It was a dull Tuesday in Paris until Rafael Nadal arrived inside Court Philippe Chatrier. His first-round match had been highly anticipated; how, everyone wondered, would the struggling nine-time champion play?
Instead, it was how Rafa looked that had people talking. He was dressed in blue, all in blue, from his headband to his shirt to his shorts to his socks to his sneakers. Or at least half of his sneakers. In a kind of reverse-spats effect, the back of his shoes were blue and the fronts were white.
How did it look? I was on the verge of giving it a thumbs up, until someone on Twitter posted a photo of Rafa next to a Smurf—then the thumb, of its own accord, went down. But I do still like the half-blue sneakers.
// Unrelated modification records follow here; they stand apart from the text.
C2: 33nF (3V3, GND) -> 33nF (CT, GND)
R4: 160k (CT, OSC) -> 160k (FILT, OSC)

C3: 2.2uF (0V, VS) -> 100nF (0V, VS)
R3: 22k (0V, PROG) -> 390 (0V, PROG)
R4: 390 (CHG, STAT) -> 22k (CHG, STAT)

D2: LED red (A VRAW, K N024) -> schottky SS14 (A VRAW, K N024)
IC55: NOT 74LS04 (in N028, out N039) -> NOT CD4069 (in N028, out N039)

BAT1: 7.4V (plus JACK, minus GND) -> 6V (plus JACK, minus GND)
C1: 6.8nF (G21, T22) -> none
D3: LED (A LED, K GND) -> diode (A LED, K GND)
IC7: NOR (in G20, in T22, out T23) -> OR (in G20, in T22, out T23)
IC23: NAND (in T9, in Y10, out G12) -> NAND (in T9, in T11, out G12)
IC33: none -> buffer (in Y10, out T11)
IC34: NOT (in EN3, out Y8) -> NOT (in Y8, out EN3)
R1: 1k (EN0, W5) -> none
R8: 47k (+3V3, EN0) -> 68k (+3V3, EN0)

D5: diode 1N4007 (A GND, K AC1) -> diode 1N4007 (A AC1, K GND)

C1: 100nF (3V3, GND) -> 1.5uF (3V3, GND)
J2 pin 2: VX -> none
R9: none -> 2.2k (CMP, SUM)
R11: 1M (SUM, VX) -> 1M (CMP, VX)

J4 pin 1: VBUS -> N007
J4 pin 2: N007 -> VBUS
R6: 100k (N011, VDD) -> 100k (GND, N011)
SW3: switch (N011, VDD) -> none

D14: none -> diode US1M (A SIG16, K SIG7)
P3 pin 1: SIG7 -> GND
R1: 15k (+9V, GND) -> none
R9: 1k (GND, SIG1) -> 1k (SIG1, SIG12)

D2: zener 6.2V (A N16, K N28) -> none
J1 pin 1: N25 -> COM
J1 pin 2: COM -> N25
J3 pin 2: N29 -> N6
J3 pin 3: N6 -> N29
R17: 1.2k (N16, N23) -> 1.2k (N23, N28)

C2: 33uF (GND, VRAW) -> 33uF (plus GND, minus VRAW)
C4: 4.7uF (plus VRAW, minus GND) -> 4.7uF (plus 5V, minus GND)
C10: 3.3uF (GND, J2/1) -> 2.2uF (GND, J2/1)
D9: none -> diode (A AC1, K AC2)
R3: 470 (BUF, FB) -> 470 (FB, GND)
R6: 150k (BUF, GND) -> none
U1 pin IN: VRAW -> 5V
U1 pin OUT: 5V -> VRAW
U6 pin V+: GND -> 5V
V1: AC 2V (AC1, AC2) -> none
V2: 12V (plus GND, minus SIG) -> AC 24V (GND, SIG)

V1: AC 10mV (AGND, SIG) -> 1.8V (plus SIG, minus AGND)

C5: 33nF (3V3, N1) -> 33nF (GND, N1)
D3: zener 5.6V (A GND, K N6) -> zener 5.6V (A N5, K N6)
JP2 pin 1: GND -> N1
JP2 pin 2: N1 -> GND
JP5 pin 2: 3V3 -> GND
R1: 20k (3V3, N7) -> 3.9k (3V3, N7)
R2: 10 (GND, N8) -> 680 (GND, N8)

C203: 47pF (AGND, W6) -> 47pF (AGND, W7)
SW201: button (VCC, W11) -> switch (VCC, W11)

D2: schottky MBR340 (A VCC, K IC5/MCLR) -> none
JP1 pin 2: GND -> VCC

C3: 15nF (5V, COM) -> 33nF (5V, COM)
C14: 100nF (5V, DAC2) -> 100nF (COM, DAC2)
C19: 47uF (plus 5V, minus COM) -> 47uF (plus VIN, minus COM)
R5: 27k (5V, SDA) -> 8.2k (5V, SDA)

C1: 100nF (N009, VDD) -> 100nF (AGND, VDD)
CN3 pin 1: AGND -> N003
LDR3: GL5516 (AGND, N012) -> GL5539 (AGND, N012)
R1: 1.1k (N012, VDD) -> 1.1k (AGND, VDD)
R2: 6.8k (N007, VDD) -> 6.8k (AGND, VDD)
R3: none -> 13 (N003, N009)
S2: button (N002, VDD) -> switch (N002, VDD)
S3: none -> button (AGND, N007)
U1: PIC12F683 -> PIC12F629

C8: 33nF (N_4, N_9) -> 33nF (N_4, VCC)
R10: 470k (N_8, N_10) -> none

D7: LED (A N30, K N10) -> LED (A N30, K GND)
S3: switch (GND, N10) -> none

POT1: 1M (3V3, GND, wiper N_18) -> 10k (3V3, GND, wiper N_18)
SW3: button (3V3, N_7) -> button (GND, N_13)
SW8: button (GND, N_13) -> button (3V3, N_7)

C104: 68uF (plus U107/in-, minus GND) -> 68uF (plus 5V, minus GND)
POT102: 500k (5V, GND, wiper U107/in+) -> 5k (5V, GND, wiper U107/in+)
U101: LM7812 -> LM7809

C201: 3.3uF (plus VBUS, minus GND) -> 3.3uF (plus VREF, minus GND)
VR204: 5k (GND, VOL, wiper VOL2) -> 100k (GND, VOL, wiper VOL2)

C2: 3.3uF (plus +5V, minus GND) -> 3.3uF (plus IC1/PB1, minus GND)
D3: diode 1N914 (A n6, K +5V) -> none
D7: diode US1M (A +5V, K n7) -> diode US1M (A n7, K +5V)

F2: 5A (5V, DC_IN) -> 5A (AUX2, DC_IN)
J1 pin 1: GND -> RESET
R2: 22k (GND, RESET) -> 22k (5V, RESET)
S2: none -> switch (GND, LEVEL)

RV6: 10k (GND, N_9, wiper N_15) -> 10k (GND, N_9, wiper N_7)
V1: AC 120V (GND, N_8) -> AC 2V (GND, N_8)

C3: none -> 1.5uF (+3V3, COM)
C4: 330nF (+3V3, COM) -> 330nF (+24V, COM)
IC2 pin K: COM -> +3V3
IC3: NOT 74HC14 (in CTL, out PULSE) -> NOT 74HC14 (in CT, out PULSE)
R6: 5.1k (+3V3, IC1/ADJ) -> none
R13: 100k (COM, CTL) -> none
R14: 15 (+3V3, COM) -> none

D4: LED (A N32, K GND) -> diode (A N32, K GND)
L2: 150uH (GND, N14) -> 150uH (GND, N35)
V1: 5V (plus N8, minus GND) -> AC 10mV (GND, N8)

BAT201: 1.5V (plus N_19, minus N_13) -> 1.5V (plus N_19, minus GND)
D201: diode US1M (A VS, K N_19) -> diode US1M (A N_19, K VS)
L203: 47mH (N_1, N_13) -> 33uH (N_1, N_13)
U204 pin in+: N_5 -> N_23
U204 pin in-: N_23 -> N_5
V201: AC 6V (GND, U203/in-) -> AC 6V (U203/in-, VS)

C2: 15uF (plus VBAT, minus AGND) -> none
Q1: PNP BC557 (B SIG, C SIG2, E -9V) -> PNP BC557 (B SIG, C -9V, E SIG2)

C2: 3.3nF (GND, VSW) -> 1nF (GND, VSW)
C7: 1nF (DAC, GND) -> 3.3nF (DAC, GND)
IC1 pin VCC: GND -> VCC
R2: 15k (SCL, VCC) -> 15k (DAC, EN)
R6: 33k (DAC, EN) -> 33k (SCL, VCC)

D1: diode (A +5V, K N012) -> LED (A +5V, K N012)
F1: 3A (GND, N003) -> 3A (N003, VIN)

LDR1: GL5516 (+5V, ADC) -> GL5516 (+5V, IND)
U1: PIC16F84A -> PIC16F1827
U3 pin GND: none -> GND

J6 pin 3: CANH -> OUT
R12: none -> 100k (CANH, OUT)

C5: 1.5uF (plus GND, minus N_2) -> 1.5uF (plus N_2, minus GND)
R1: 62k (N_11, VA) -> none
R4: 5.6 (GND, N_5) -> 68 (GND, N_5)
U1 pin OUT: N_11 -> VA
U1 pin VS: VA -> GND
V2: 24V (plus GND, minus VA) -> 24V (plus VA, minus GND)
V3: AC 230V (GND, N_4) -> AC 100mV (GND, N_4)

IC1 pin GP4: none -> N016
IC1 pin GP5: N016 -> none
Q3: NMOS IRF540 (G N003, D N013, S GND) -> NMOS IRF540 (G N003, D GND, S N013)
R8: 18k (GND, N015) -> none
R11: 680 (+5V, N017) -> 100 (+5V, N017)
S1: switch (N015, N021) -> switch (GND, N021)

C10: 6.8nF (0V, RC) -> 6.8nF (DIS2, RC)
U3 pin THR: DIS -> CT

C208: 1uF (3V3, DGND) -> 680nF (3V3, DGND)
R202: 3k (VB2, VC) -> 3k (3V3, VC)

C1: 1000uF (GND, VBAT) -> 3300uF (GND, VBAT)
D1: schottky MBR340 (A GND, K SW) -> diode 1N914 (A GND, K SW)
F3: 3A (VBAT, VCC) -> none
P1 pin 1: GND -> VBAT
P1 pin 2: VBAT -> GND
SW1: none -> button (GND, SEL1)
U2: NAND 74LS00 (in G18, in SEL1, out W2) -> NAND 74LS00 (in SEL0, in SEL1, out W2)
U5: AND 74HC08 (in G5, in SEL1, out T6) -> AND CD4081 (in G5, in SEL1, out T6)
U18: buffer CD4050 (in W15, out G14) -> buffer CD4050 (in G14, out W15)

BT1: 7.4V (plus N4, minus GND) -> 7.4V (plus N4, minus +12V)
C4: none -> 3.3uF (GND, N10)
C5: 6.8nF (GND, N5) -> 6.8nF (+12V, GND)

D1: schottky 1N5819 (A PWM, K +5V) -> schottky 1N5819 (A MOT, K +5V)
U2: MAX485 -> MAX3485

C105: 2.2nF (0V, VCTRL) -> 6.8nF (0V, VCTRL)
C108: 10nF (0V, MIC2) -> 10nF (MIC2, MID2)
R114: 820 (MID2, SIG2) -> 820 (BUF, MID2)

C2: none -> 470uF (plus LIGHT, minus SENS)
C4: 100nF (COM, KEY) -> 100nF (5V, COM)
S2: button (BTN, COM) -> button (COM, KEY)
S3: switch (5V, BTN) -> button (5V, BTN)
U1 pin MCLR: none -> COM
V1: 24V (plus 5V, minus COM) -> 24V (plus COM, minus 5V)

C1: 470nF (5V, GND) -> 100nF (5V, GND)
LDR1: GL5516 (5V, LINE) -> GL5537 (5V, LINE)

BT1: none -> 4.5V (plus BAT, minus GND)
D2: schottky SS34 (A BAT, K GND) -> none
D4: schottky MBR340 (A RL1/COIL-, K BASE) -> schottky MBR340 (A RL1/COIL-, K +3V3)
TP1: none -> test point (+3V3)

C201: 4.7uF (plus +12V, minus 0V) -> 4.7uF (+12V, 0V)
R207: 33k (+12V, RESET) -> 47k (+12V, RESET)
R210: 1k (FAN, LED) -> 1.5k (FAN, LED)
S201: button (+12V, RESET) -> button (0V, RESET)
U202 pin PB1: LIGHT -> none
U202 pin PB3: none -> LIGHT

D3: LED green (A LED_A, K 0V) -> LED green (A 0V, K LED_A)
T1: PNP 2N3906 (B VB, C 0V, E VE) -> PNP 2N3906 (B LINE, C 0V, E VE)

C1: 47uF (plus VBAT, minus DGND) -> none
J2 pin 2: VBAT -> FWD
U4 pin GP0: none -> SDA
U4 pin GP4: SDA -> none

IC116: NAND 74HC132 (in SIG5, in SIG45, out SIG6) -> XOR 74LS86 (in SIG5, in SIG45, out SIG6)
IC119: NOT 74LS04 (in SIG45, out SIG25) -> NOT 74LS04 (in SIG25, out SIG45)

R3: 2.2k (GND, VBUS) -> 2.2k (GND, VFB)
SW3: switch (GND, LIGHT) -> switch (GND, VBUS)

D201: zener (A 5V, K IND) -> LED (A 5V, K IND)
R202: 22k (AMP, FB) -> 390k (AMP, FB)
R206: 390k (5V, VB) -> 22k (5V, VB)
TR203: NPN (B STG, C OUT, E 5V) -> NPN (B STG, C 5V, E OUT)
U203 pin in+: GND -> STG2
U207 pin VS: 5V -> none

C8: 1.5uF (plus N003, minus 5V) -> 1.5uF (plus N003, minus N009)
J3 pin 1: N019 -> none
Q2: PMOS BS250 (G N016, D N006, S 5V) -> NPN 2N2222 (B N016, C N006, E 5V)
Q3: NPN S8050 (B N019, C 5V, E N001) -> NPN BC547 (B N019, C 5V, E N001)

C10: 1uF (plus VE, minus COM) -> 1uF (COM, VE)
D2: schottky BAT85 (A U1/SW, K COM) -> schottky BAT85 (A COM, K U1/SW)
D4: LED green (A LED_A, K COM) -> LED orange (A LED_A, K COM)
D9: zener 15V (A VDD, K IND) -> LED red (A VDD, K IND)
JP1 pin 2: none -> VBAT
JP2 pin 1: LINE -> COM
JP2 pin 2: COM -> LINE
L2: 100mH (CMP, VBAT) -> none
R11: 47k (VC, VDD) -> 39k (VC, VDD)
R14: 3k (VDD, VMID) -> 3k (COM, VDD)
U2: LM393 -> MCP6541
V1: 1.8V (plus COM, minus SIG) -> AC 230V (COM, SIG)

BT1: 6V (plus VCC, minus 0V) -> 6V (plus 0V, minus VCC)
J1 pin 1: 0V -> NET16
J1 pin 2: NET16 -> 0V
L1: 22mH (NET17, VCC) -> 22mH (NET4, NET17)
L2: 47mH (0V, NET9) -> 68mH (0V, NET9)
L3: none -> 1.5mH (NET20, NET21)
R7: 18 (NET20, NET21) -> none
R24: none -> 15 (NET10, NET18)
Now that we have the fashion out of the way, how was Nadal’s form? He started with a few short, tight-looking forehands, and was late on a few backhands. His 18-year-old opponent, Quentin Halys, was “going for the winners all the time,” as Rafa put it, which made it tough to find a rhythm. The clay in Chatrier is playing unusually slow this year, and Rafa had some trouble hitting his heavy topspin through it early on. But he took advantage of the opportunities presented by his erratic opponent, opened up on his shots as he relaxed, and finished in something close to full flow. The stat that tells the story of his 6-3, 6-3, 6-4 match is the unforced errors: Nadal committed 13, Halys 52.
Nadal seemed happiest with his opportunism.
“I played a good match, a solid one” he said (in translated Spanish). “When I had some opportunities, I seized them. The first games in the first set, I mean, were tough. I made some mistakes, but then afterwards I was able to hit my shots.”
Nadal said he had issues with his serve at times, and that his forehand isn’t “smooth enough” right now, but he was happy with his return game.
“It was a correct performance,” Nadal concluded. Then the King of Clay was even heard to boast, “I’m still a solid player.”